● WHAT IS NEEDED: Print out every row below word for word, leaving out the pictures.

● THE DATA:
● ● ●

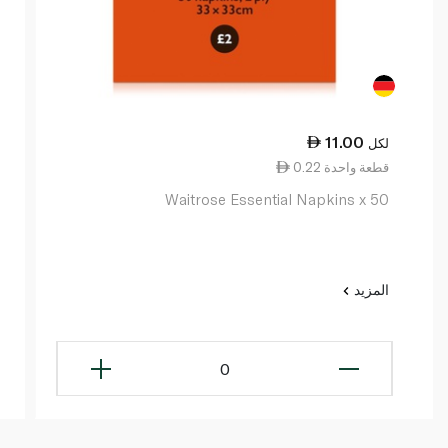
11.00
لكل
0.22 قطعة واحدة
Waitrose Essential Napkins x 50
المزيد
0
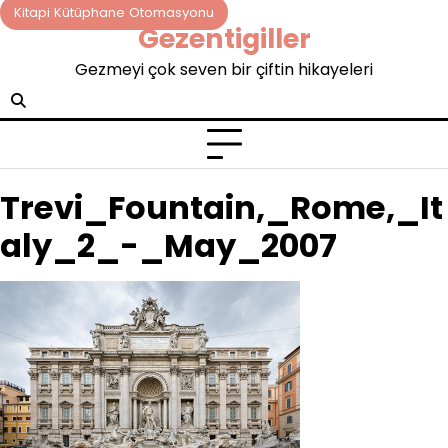
Skip
Kitapi Kütüphane Otomasyonu
Gezentigiller
to
content
Gezmeyi çok seven bir çiftin hikayeleri
Trevi_Fountain,_Rome,_It
aly_2_-_May_2007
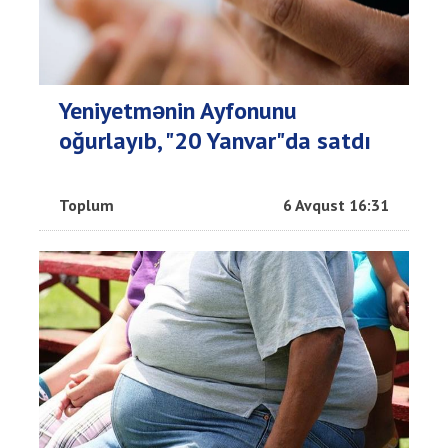
Yeniyetmənin Ayfonunu
oğurlayıb, "20 Yanvar"da satdı
Toplum
6 Avqust 16:31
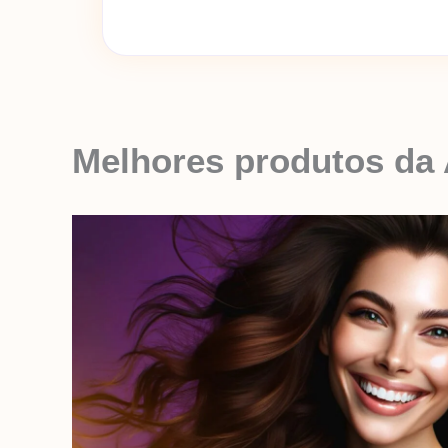
Melhores produtos da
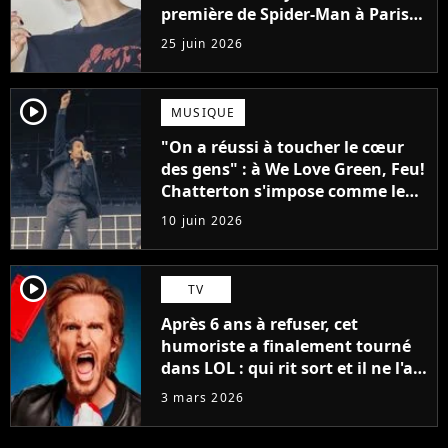
première de Spider-Man à Paris,
"Le style n'a pas besoin de coûter
25 juin 2026
une fortune"
player2
MUSIQUE
"On a réussi à toucher le cœur
des gens" : à We Love Green, Feu!
Chatterton s'impose comme le
groupe rock français de sa
10 juin 2026
génération
player2
TV
Après 6 ans à refuser, cet
humoriste a finalement tourné
dans LOL : qui rit sort et il ne l'a
pas fait pour l'argent, "J'ai
3 mars 2026
toujours dit..."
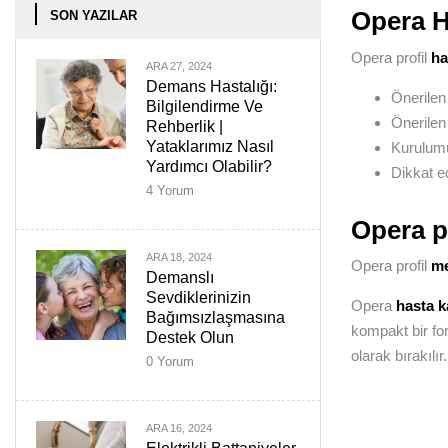
Opera H
SON YAZILAR
Opera profil
ha
ARA 27, 2024
Demans Hastalığı:
Önerilen 
Bilgilendirme Ve
Önerilen
Rehberlik |
Yataklarımız Nasıl
Kurulumu
Yardımcı Olabilir?
Dikkat ed
4
Yorum
Opera pr
ARA 18, 2024
Opera profil
me
Demanslı
Sevdiklerinizin
Opera
hasta k
Bağımsızlaşmasına
kompakt bir for
Destek Olun
olarak bırakılı
0
Yorum
ARA 16, 2024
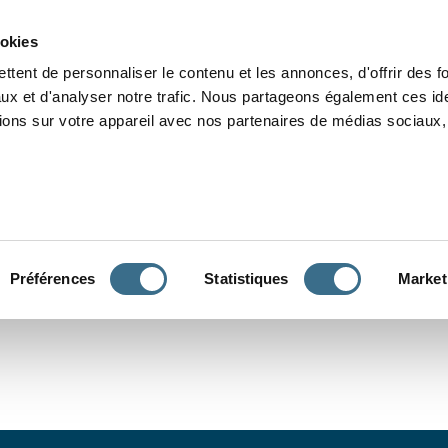
Grammaire
Orthographe
Dictée
Lecture
Vocabulaire
Divers
Par
ookies
ttent de personnaliser le contenu et les annonces, d'offrir des f
ux et d'analyser notre trafic. Nous partageons également ces ide
tions sur votre appareil avec nos partenaires de médias sociaux, 
CONJUGUER
Préférences
Statistiques
Market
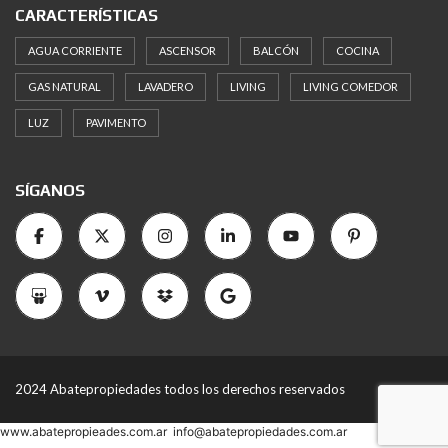
CARACTERÍSTICAS
AGUA CORRIENTE
ASCENSOR
BALCÓN
COCINA
GAS NATURAL
LAVADERO
LIVING
LIVING COMEDOR
LUZ
PAVIMENTO
SÍGANOS
2024 Abatepropiedades todos los derechos reservados
www.abatepropieades.com.ar
info@abatepropiedades.com.ar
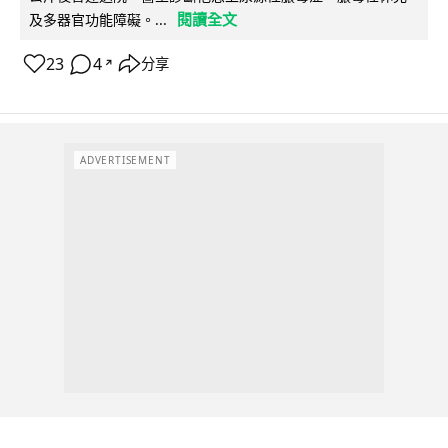
閱讀全文
及多器官功能障礙。...
23
4
分享
↗
ADVERTISEMENT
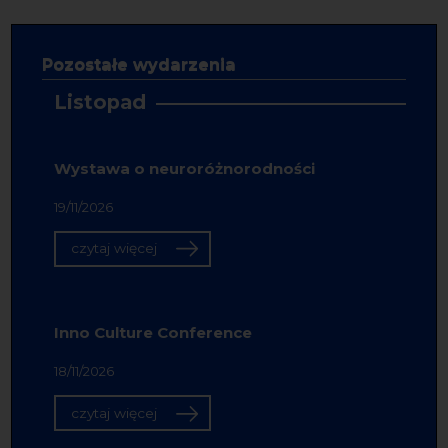
Pozostałe wydarzenia
Listopad
Wystawa o neuroróżnorodności
19/11/2026
czytaj więcej
Inno Culture Conference
18/11/2026
czytaj więcej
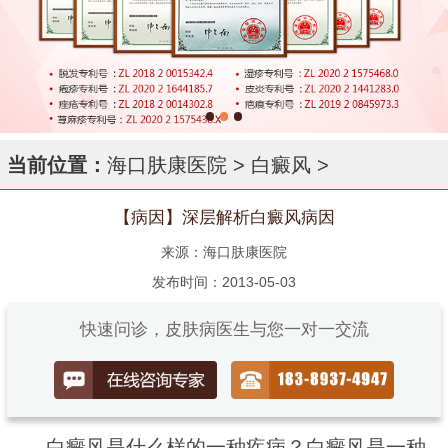
当前位置：
海口肤康医院
>
白癜风
>
【病因】深层解析白癜风病因
来源：海口肤康医院
发布时间：2013-05-03
快速问诊，皮肤病医生与您一对一交流
白癜风是什么样的一种疾病？白癜风是一种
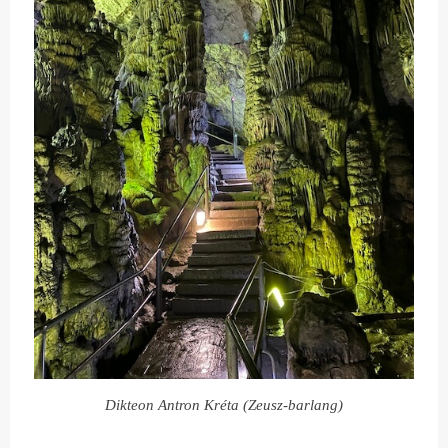
Dikteon Antron Kréta (Zeusz-barlang)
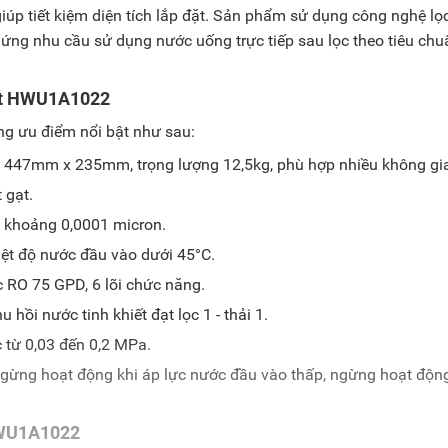
giúp tiết kiệm diện tích lắp đặt. Sản phẩm sử dụng công nghệ lọ
 ứng nhu cầu sử dụng nước uống trực tiếp sau lọc theo tiêu chu
hát HWU1A1022
 ưu điểm nổi bật như sau:
x 447mm x 235mm, trọng lượng 12,5kg, phù hợp nhiều không gi
 gạt.
c khoảng 0,0001 micron.
iệt độ nước đầu vào dưới 45°C.
ọc RO 75 GPD, 6 lõi chức năng.
hu hồi nước tinh khiết đạt lọc 1 - thải 1.
 từ 0,03 đến 0,2 MPa.
ngừng hoạt động khi áp lực nước đầu vào thấp, ngừng hoạt động
 HWU1A1022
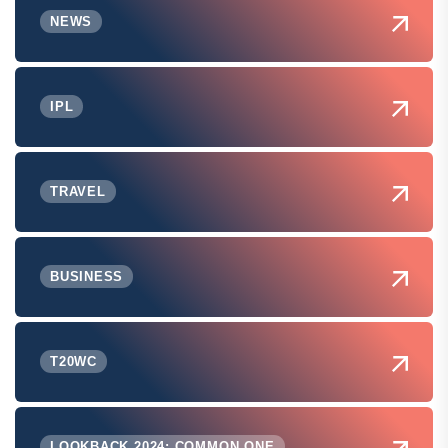
NEWS
IPL
TRAVEL
BUSINESS
T20WC
LOOKBACK 2024: COMMON ONE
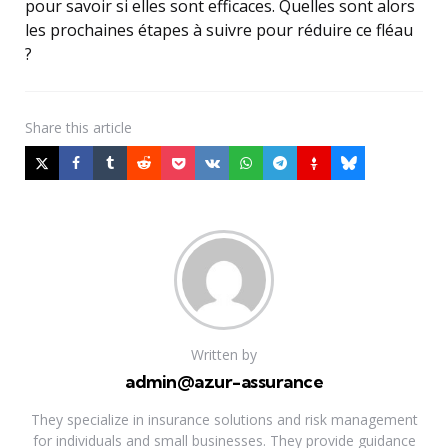
pour savoir si elles sont efficaces. Quelles sont alors
les prochaines étapes à suivre pour réduire ce fléau
?
Share
this article
Written by
admin@azur-assurance
They specialize in insurance solutions and risk management
for individuals and small businesses. They provide guidance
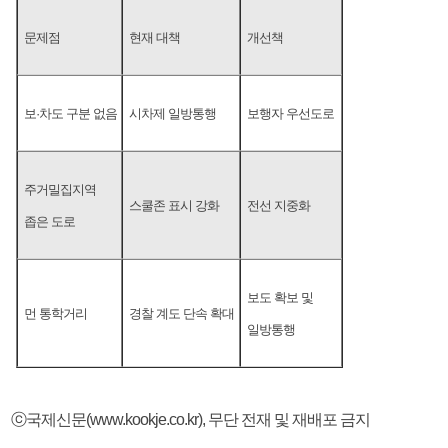
문제점
현재 대책
개선책
보·차도 구분 없음
시차제 일방통행
보행자 우선도로
주거밀집지역
스쿨존 표시 강화
전선 지중화
좁은 도로
보도 확보 및
먼 통학거리
경찰 계도 단속 확대
일방통행
ⓒ국제신문(www.kookje.co.kr), 무단 전재 및 재배포 금지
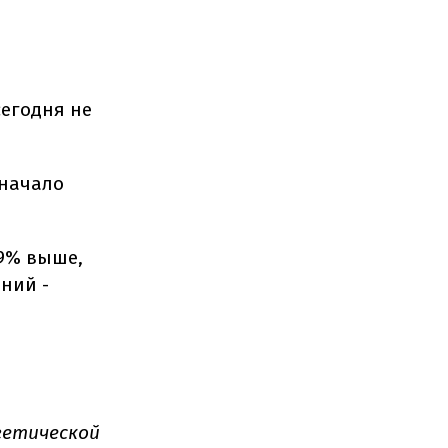
сегодня не
 начало
,9% выше,
ений -
гетической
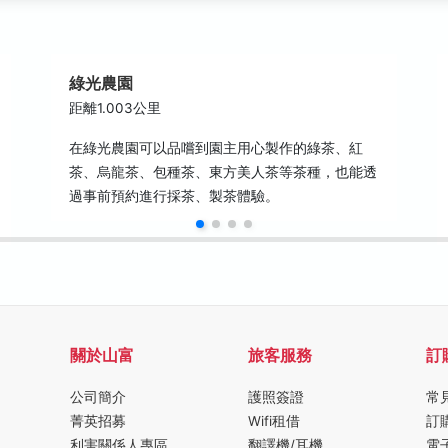
綠光農園
距離1.003公里
在綠光農園可以品嚐到園主用心製作的綠茶、紅
茶、烏龍茶、包種茶、東方美人茶等茶種，也能透
過事前預約進行採茶、製茶體驗。
關於山富
旅客服務
訂
公司簡介
護照簽證
常
菁英招募
Wifi租借
訂
利害關係人專區
翻譯機/耳機
電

● ● ●

● YOUR SOLUTION:
11.00
لكل
0.22 قطعة واحدة
Waitrose Essential Napkins x 50
المزيد
0
Skip
Kitapi Kütüphane Otomasyonu
Gezentigiller
to
content
Gezmeyi çok seven bir çiftin hikayeleri
Trevi_Fountain,_Rome,_It
aly_2_-_May_2007
Yeniyetmənin Ayfonunu
oğurlayıb, "20 Yanvar"da satdı
Toplum
6 Avqust 16:31
Melhores produtos da
première de Spider-Man à Paris,
"Le style n'a pas besoin de coûter
25 juin 2026
une fortune"
player2
MUSIQUE
"On a réussi à toucher le cœur
des gens" : à We Love Green, Feu!
Chatterton s'impose comme le
groupe rock français de sa
10 juin 2026
génération
player2
TV
Après 6 ans à refuser, cet
humoriste a finalement tourné
dans LOL : qui rit sort et il ne l'a
pas fait pour l'argent, "J'ai
3 mars 2026
toujours dit..."
Opera H
SON YAZILAR
Opera profil
ha
ARA 27, 2024
Demans Hastalığı:
Önerilen 
Bilgilendirme Ve
Önerilen
Rehberlik |
Yataklarımız Nasıl
Kurulumu
Yardımcı Olabilir?
Dikkat ed
4
Yorum
Opera pr
ARA 18, 2024
Opera profil
me
Demanslı
Sevdiklerinizin
Opera
hasta k
Bağımsızlaşmasına
kompakt bir for
Destek Olun
olarak bırakılı
0
Yorum
ARA 16, 2024
Grammaire
Orthographe
Dictée
Lecture
Vocabulaire
Divers
Par
ookies
ttent de personnaliser le contenu et les annonces, d'offrir des f
ux et d'analyser notre trafic. Nous partageons également ces ide
tions sur votre appareil avec nos partenaires de médias sociaux, 
CONJUGUER
Préférences
Statistiques
Market
CARACTERÍSTICAS
AGUA CORRIENTE
ASCENSOR
BALCÓN
COCINA
GAS NATURAL
LAVADERO
LIVING
LIVING COMEDOR
LUZ
PAVIMENTO
SÍGANOS
2024 Abatepropiedades todos los derechos reservados
www.abatepropieades.com.ar
info@abatepropiedades.com.ar
閱讀全文
及多器官功能障礙。...
23
4
分享
↗
ADVERTISEMENT
Pozostałe wydarzenia
Listopad
Wystawa o neuroróżnorodności
19/11/2026
czytaj więcej
Inno Culture Conference
18/11/2026
czytaj więcej
当前位置：
海口肤康医院
>
白癜风
>
【病因】深层解析白癜风病因
来源：海口肤康医院
发布时间：2013-05-03
快速问诊，皮肤病医生与您一对一交流
白癜风是什么样的一种疾病？白癜风是一种
Dikteon Antron Kréta (Zeusz-barlang)
giúp tiết kiệm diện tích lắp đặt. Sản phẩm sử dụng công nghệ lọ
 ứng nhu cầu sử dụng nước uống trực tiếp sau lọc theo tiêu chu
hát HWU1A1022
 ưu điểm nổi bật như sau:
x 447mm x 235mm, trọng lượng 12,5kg, phù hợp nhiều không gi
 gạt.
c khoảng 0,0001 micron.
iệt độ nước đầu vào dưới 45°C.
ọc RO 75 GPD, 6 lõi chức năng.
hu hồi nước tinh khiết đạt lọc 1 - thải 1.
 từ 0,03 đến 0,2 MPa.
ngừng hoạt động khi áp lực nước đầu vào thấp, ngừng hoạt động
 HWU1A1022
NEWS
IPL
TRAVEL
BUSINESS
T20WC
LOOKBACK 2024: COMMON ONE
pour savoir si elles sont efficaces. Quelles sont alors
les prochaines étapes à suivre pour réduire ce fléau
?
Share
this article
Written by
admin@azur-assurance
They specialize in insurance solutions and risk management
for individuals and small businesses. They provide guidance
문제점
현재 대책
개선책
보·차도 구분 없음
시차제 일방통행
보행자 우선도로
주거밀집지역
스쿨존 표시 강화
전선 지중화
좁은 도로
보도 확보 및
먼 통학거리
경찰 계도 단속 확대
일방통행
ⓒ국제신문(www.kookje.co.kr), 무단 전재 및 재배포 금지
сегодня не
 начало
,9% выше,
ений -
гетической
綠光農園
距離1.003公里
在綠光農園可以品嚐到園主用心製作的綠茶、紅
茶、烏龍茶、包種茶、東方美人茶等茶種，也能透
過事前預約進行採茶、製茶體驗。
關於山富
旅客服務
訂
公司簡介
護照簽證
常
菁英招募
Wifi租借
訂
利害關係人專區
翻譯機/耳機
電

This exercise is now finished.